(PROBLEM DESCRIPTION): Please reproduce every entry below word for word, leaving out the pictures.

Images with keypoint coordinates
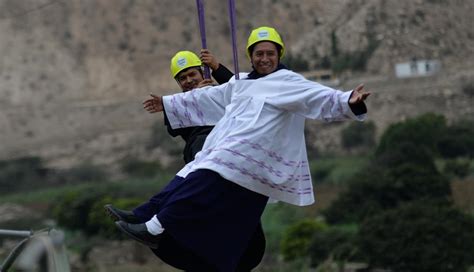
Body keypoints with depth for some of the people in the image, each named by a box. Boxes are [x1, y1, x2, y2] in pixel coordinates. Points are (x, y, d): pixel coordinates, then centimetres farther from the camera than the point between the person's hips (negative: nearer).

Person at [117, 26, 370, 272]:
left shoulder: (289, 83, 5)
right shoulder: (240, 84, 28)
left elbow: (323, 99, -8)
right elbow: (207, 98, 40)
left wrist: (349, 102, -29)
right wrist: (168, 103, 47)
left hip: (249, 162, -8)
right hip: (226, 160, 8)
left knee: (203, 185, -25)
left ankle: (156, 228, -30)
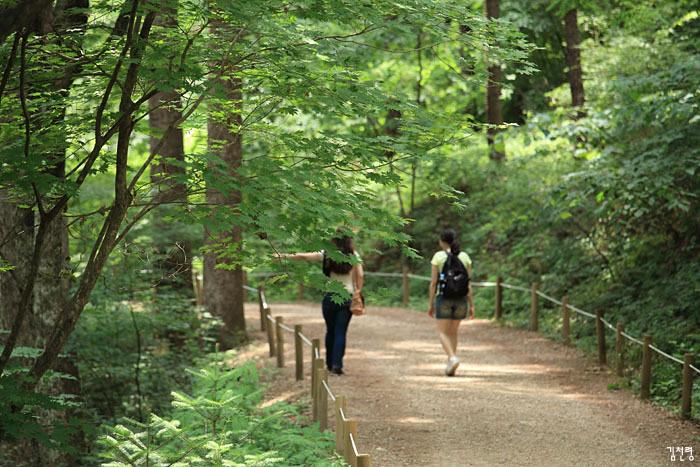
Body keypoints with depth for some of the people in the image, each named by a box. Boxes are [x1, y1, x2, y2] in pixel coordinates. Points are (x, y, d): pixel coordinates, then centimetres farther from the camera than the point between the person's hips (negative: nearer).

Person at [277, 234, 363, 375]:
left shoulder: (327, 255, -3)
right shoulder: (353, 256, -3)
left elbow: (304, 257, 0)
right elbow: (360, 276, -6)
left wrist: (285, 256, 10)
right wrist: (358, 291, 5)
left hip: (330, 297, 1)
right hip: (347, 298, -1)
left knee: (330, 331, 14)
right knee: (341, 332, 0)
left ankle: (330, 364, 21)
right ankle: (337, 365, -8)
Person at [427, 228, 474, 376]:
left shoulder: (438, 256, -6)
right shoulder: (464, 257, 3)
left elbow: (433, 282, -7)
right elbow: (469, 283, 2)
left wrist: (430, 304, -1)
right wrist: (471, 305, 6)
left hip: (443, 298, -4)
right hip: (460, 299, 4)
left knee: (443, 333, 1)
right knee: (453, 332, 17)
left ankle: (452, 358, -24)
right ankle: (450, 366, 15)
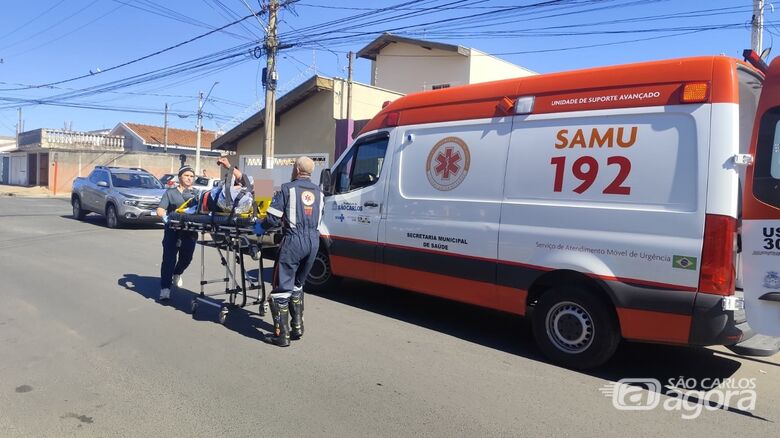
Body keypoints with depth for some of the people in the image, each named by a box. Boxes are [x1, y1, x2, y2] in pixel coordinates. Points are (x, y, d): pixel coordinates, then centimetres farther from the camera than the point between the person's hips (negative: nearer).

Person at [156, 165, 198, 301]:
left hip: (190, 230, 2)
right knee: (169, 257, -10)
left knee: (186, 257, 7)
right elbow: (160, 210, 0)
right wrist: (165, 217, -22)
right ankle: (165, 288, -9)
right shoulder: (170, 192, 11)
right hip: (173, 229, -2)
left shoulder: (196, 194, 15)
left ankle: (177, 274, 40)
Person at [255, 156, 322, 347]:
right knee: (297, 285, 21)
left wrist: (261, 227, 12)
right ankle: (297, 327, 22)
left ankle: (282, 335, 0)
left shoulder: (288, 188, -3)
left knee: (282, 287, 1)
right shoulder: (318, 192, 14)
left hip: (293, 241, -6)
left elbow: (273, 217, -7)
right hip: (313, 241, 6)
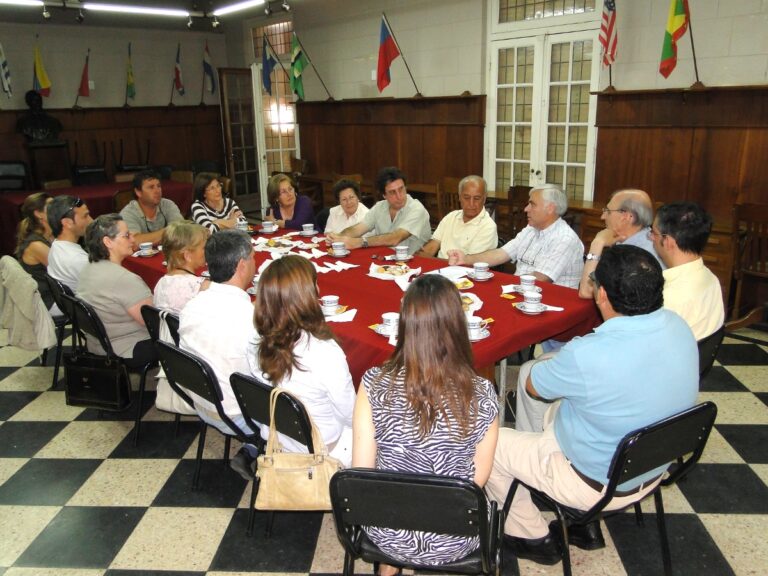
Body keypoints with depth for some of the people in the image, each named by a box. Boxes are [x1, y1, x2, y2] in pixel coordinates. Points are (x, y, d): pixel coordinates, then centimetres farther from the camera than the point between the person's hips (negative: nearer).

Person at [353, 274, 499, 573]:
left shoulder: (374, 384, -22)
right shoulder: (482, 396, -23)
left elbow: (362, 470, -12)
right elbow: (478, 479, -9)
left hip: (386, 535, 1)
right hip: (453, 545, 0)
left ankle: (390, 564, 42)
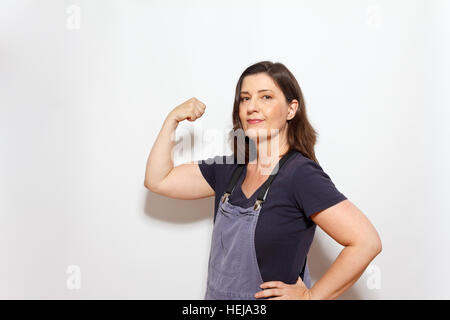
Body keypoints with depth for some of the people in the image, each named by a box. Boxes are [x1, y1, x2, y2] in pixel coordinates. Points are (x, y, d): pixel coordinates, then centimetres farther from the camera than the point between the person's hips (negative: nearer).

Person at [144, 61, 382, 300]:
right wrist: (173, 118, -2)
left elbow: (367, 242, -26)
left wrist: (310, 296, -19)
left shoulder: (301, 174, -21)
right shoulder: (229, 169, -1)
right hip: (217, 295, 7)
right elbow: (158, 180, 3)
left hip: (271, 296, -6)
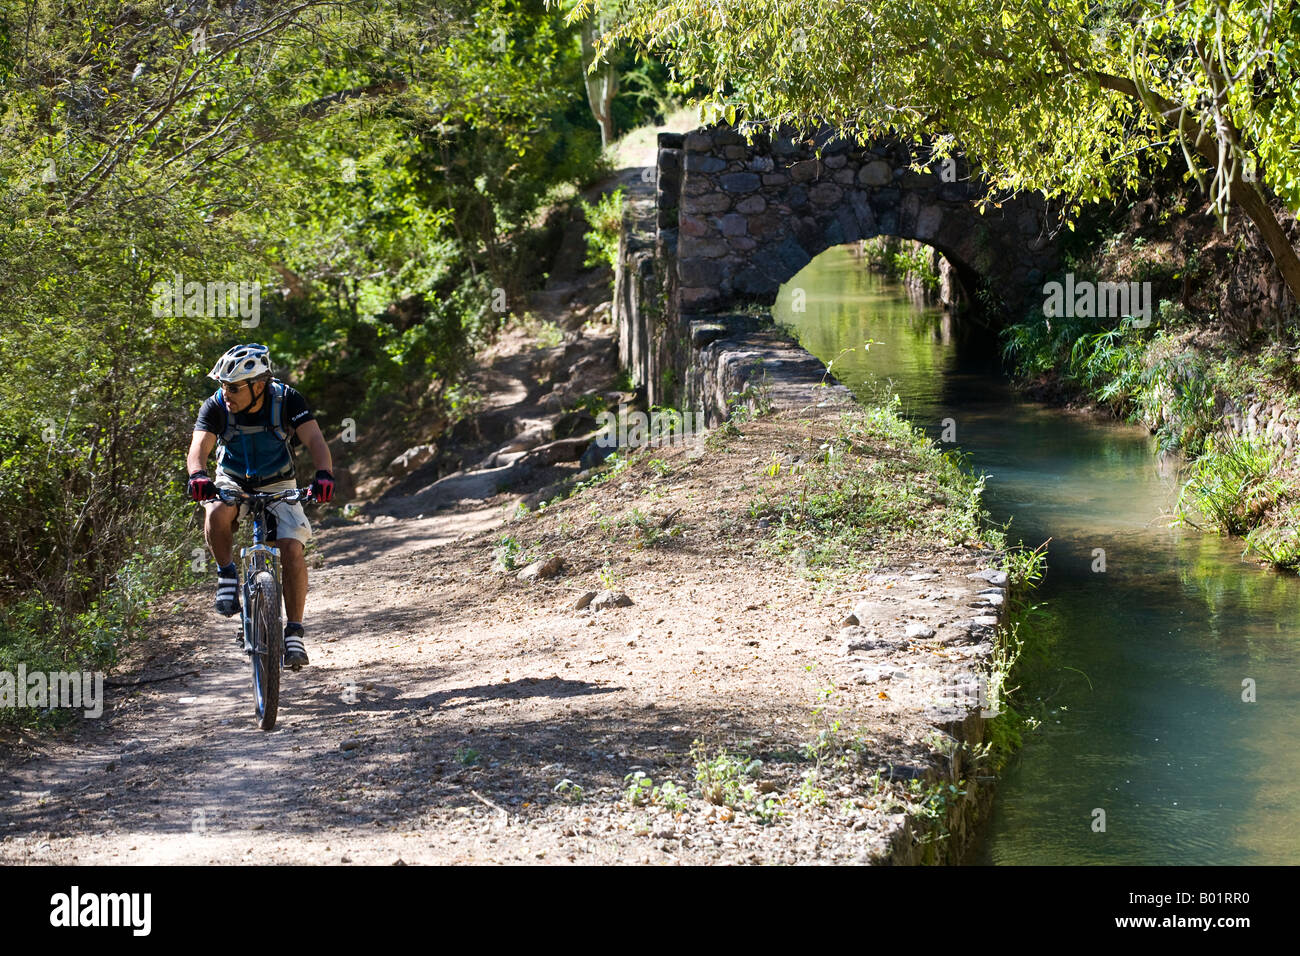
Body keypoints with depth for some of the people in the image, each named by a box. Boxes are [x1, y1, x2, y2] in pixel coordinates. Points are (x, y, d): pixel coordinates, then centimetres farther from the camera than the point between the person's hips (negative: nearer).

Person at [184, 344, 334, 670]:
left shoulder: (286, 399, -22)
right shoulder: (217, 406, -20)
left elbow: (315, 440, -32)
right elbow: (199, 447, -32)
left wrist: (324, 475, -52)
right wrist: (198, 475, -55)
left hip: (278, 485, 0)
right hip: (233, 482, 0)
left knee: (291, 549, -21)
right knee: (217, 513, -35)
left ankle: (295, 631, -12)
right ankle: (227, 573, -9)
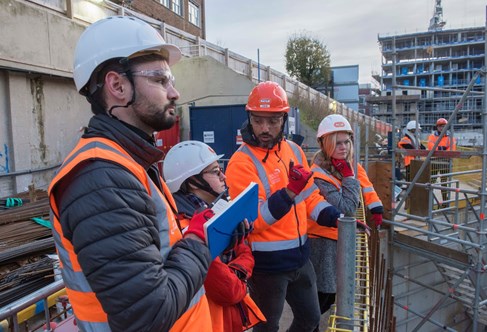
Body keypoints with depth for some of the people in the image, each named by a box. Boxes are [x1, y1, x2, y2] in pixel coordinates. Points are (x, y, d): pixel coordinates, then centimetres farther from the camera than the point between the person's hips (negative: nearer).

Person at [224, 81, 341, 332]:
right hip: (267, 265, -6)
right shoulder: (241, 163, -19)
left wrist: (337, 218, -3)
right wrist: (288, 192, -34)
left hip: (300, 257, 7)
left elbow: (310, 196, 11)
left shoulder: (294, 150, 3)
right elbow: (250, 222, -24)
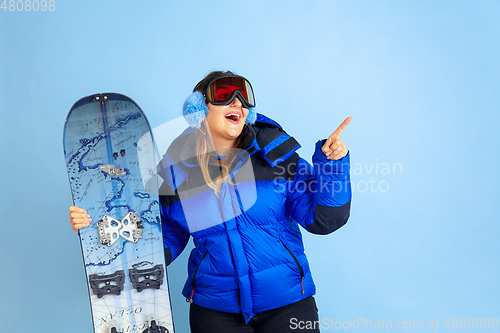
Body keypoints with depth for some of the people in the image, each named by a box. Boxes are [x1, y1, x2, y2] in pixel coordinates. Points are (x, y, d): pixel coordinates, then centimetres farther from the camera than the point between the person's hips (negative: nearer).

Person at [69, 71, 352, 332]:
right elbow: (160, 248, 2)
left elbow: (322, 220, -7)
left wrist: (332, 165, -21)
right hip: (215, 310, 1)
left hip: (287, 304, 0)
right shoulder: (175, 173, -3)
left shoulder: (274, 153, -7)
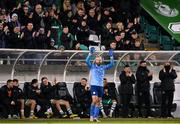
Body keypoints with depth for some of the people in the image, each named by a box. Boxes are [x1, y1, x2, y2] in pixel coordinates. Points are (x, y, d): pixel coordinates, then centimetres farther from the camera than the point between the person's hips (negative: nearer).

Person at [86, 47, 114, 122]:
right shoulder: (92, 66, 3)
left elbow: (111, 64, 8)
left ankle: (95, 117, 4)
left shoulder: (103, 67, 12)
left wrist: (111, 57, -2)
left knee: (98, 102, 3)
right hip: (94, 85, -4)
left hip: (101, 86, 4)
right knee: (94, 100, -17)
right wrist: (90, 53, -21)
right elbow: (87, 61, -13)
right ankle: (91, 116, -9)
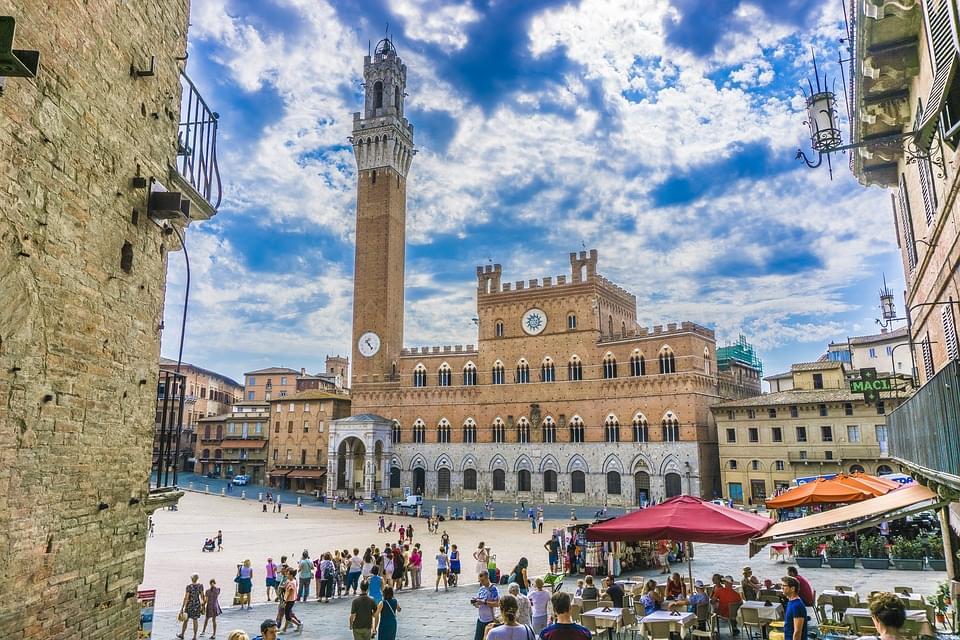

(YOUR SOLUTION):
Body keypoints with depth for some of the people in the image, each named by a box. Boxes are [x1, y1, x2, y2] in pixel coordinates. Points are (x, y, d): pixel coordinates, then centimetres farther from the camera than the point between the person's hips (negative: nearer).

Person at [117, 26, 370, 272]:
left shoulder: (289, 83, 5)
right shoulder: (240, 84, 28)
left elbow: (323, 99, -8)
right elbow: (207, 98, 40)
left wrist: (349, 102, -29)
right wrist: (168, 103, 47)
left hip: (249, 162, -8)
right hip: (226, 160, 8)
left knee: (203, 185, -25)
left ankle: (156, 228, -30)
Body keypoints with depth for some of the people in the image, each named by a box. Boxes are [x1, y1, x2, y2] in pixel coordinates. Points are (x, y, d): pixel coordinates, then centimetres farther from the camera than the point between the person's hips (negative: nearer).

Person at [277, 234, 363, 375]:
left shoulder: (327, 255, -3)
right shoulder: (353, 256, -3)
left elbow: (304, 257, 0)
right elbow: (360, 276, -6)
left wrist: (285, 256, 10)
right wrist: (358, 291, 5)
left hip: (330, 297, 1)
right hip: (347, 298, -1)
left knee: (330, 331, 14)
right knee: (341, 332, 0)
left ankle: (330, 364, 21)
right ankle: (337, 365, -8)
Person at [427, 228, 474, 376]:
left shoulder: (438, 256, -6)
right shoulder: (464, 257, 3)
left elbow: (433, 282, -7)
right elbow: (469, 283, 2)
left wrist: (430, 304, -1)
right wrist: (471, 305, 6)
left hip: (443, 298, -4)
right hip: (460, 299, 4)
left knee: (443, 333, 1)
right knee: (453, 332, 17)
left ankle: (452, 358, -24)
right ankle: (450, 366, 15)
Body keypoints with depth for some of the people in the image, each named by a box. Boxes are [x1, y1, x2, y2] in pixel coordinates. Points are (x, y, d): pixel coordinates, then centimetres farther from the camera than the point between the person's hips (negative: nearer).

Person at [156, 165, 198, 301]:
left hip: (190, 230, 2)
right knee: (169, 257, -10)
left knee: (186, 257, 7)
right elbow: (160, 210, 0)
right wrist: (165, 217, -22)
right ankle: (165, 288, -9)
right shoulder: (170, 192, 11)
right hip: (173, 229, -2)
left shoulder: (196, 194, 15)
left ankle: (177, 274, 40)
Person at [255, 156, 322, 347]:
right knee: (297, 285, 21)
left wrist: (261, 227, 12)
right ankle: (297, 327, 22)
left ankle: (282, 335, 0)
left shoulder: (288, 188, -3)
left knee: (282, 287, 1)
right shoulder: (318, 192, 14)
left hip: (293, 241, -6)
left elbow: (273, 217, -7)
right hip: (313, 241, 6)
Body keypoints with depth for some of the people in the image, each named by a box. Boxes are [x1, y1, x2, y2] in pixel coordinates. Points are (x, y, d): pixel coordinates, then centimetres farther from the camera than the point between the person's hips (negative: nearer).

Person at [353, 274, 499, 573]:
left shoulder: (374, 384, -22)
right shoulder: (482, 396, -23)
left elbow: (362, 470, -12)
right elbow: (478, 479, -9)
left hip: (386, 535, 1)
right hip: (453, 545, 0)
left ankle: (390, 564, 42)
Body keypoints with depth for some of the people in the image, each named by a box. Boxes are [x1, y1, x2, y2] in pixel coordinates. Points are (x, y, d): pixel coordinates, then centimetres farther from the camera than the point between the person's hips (negative: nearer).

Person at [144, 61, 382, 300]:
right wrist: (173, 118, -2)
left elbow: (367, 242, -26)
left wrist: (310, 296, -19)
left shoulder: (301, 174, -21)
right shoulder: (229, 169, -1)
right hip: (217, 295, 7)
right elbow: (158, 180, 3)
left hip: (271, 296, -6)
Body keypoints with depth for some of the people in the image, each named by a box. Boxes are [x1, y1, x2, y2] in pixel coordinates. Points are (x, y, d): pixel coordinates, then centimetres farther from the camera than the point between the person's hips (negative: nearer).

Person at [184, 344, 334, 670]:
left shoulder: (286, 399, -22)
right shoulder: (217, 406, -20)
left elbow: (315, 440, -32)
right elbow: (199, 447, -32)
left wrist: (324, 475, -52)
right wrist: (198, 475, -55)
left hip: (278, 485, 0)
right hip: (233, 482, 0)
left knee: (291, 549, -21)
right knee: (217, 513, -35)
left ankle: (295, 631, -12)
right ankle: (227, 573, -9)
Body keypoints with depth for some of the people in the image, each named by a box. Boxes are [x1, y1, x2, y2] in pixel coordinates. Points are (x, y, d): pixel coordinates, then centimetres farther from the camera than the point between the person's hips (negative: nearer).

Person at [224, 81, 341, 332]:
right hip: (267, 265, -6)
right shoulder: (241, 163, -19)
left wrist: (337, 218, -3)
right wrist: (288, 192, -34)
left hip: (300, 257, 7)
left elbow: (310, 196, 11)
left shoulder: (294, 150, 3)
right elbow: (250, 222, -24)
Body keypoints with depth for some of the people in the image, each named by a box. Boxes are [x1, y1, x2, y2] in pixel coordinates. Points are (x, y, d): pixel coordinates, then centimetres farther from the camera than the point between the person's hips (negative: nearer).

Person at [69, 71, 352, 332]:
right elbow: (160, 248, 2)
left elbow: (322, 220, -7)
left wrist: (332, 165, -21)
right hip: (215, 310, 1)
left hip: (287, 304, 0)
right shoulder: (175, 173, -3)
left shoulder: (274, 153, -7)
Body keypoints with depth for some of the people in the image, each named by a box. Boxes are [x1, y1, x2, y2] in pixel coordinates. Points are (x, y, d): pixel coordinates, then centimetres farther from the camera than the point between the person's hips (negative: nearer).

Person at [86, 47, 114, 122]:
right shoulder: (92, 66, 3)
left elbow: (111, 64, 8)
left ankle: (95, 117, 4)
left shoulder: (103, 67, 12)
left wrist: (111, 57, -2)
left knee: (98, 102, 3)
right hip: (94, 85, -4)
left hip: (101, 86, 4)
right knee: (94, 100, -17)
right wrist: (90, 53, -21)
right elbow: (87, 61, -13)
right ankle: (91, 116, -9)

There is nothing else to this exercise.